EXCESSIVE COMBUSTION AIR: The burner must be adjusted to have the proper air-to-fuel ratio. Follow these four steps to properly adjust the burner:
DEFECTIVE CUTOFF SEAT: To check for a defective or obstructed cutoff seat, follow the instructions as outlined in, “Sluggish Cutoff”. If the pump pressure slowly drops to 0 psig, replace the pump.
AIR TRAPPED IN NOZZLE LINE: During burner operation, trapped air is compressed to a smaller size at operating pressure. This is typically 7-10 times atmospheric pressure (atmospheric pressure is approximately 14.7 psi). At burner shutdown, the small compressed bubble rapidly expands 7-10 times, to its original size at atmospheric pressure forcing oil to squirt from the nozzle. See Figure G. Since the blower wheel is coasting to a stop, there is insufficient air to completely burn this expelled fuel, resulting in a rumble at shutdown. There are several factors that can contribute to this condition:
When the nozzle line is removed for service, air replaces the oil that is drained from the nozzle line. This air mass will be broken into smaller bubbles and purged from the system by cycling the burner numerous times.

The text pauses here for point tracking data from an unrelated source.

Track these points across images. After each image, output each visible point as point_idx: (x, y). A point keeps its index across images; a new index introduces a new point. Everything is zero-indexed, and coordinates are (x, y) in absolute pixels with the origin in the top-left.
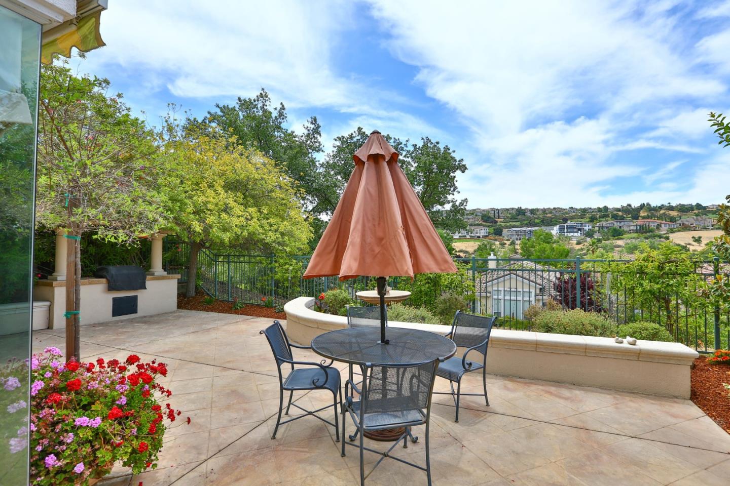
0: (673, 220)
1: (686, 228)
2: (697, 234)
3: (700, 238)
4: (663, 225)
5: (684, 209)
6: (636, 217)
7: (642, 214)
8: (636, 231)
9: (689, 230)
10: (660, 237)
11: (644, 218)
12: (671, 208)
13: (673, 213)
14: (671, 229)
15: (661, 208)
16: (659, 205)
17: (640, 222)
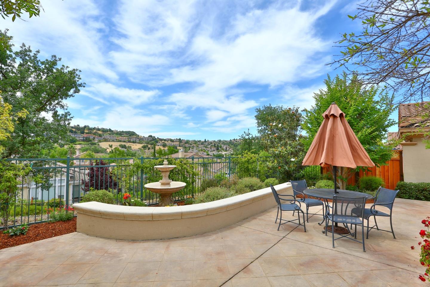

Servicing the oil supply system allows air to accumulate. Make sure all fittings are leak-tight after servicing the filter or other components. Bleed the pump until all bubbles have been purged from the system.

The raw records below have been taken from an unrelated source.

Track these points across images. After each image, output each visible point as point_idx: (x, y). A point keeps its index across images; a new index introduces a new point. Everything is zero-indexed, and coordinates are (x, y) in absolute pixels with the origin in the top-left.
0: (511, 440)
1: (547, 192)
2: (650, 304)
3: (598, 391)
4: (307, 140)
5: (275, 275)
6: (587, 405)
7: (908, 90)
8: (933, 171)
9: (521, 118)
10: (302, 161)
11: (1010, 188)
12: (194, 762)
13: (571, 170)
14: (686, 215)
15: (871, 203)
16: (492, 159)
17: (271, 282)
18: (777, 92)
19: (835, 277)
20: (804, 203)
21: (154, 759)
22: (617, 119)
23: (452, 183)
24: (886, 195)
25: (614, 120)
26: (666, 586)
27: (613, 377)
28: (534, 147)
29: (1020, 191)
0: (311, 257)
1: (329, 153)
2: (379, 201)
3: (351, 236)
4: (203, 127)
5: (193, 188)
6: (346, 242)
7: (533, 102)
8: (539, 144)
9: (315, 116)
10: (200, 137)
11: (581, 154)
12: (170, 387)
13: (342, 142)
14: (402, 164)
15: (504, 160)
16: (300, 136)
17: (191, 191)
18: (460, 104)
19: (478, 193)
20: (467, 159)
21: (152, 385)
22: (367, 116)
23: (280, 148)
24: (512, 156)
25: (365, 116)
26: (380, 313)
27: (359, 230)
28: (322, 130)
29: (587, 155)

If the oil tank becomes empty, air will be introduced into the oil supply. Bleed the pump until all bubbles have been purged from the system.
Air leaks and gasification can lead to rumbles at shutdown. Gasification reacts the same way as an air leak. Please refer to “Pulsations” on page 3 to assist in solving this problem.
Hopefully, we have provided you with information that will help you understand and resolve rumbles and pulsations. Other potential causes may exist. The use of solenoid valves and controls with pre-purge and post-purge functions can also provide solutions. Beckett offers a number of technical bulletins to assist you in solving service-related problems.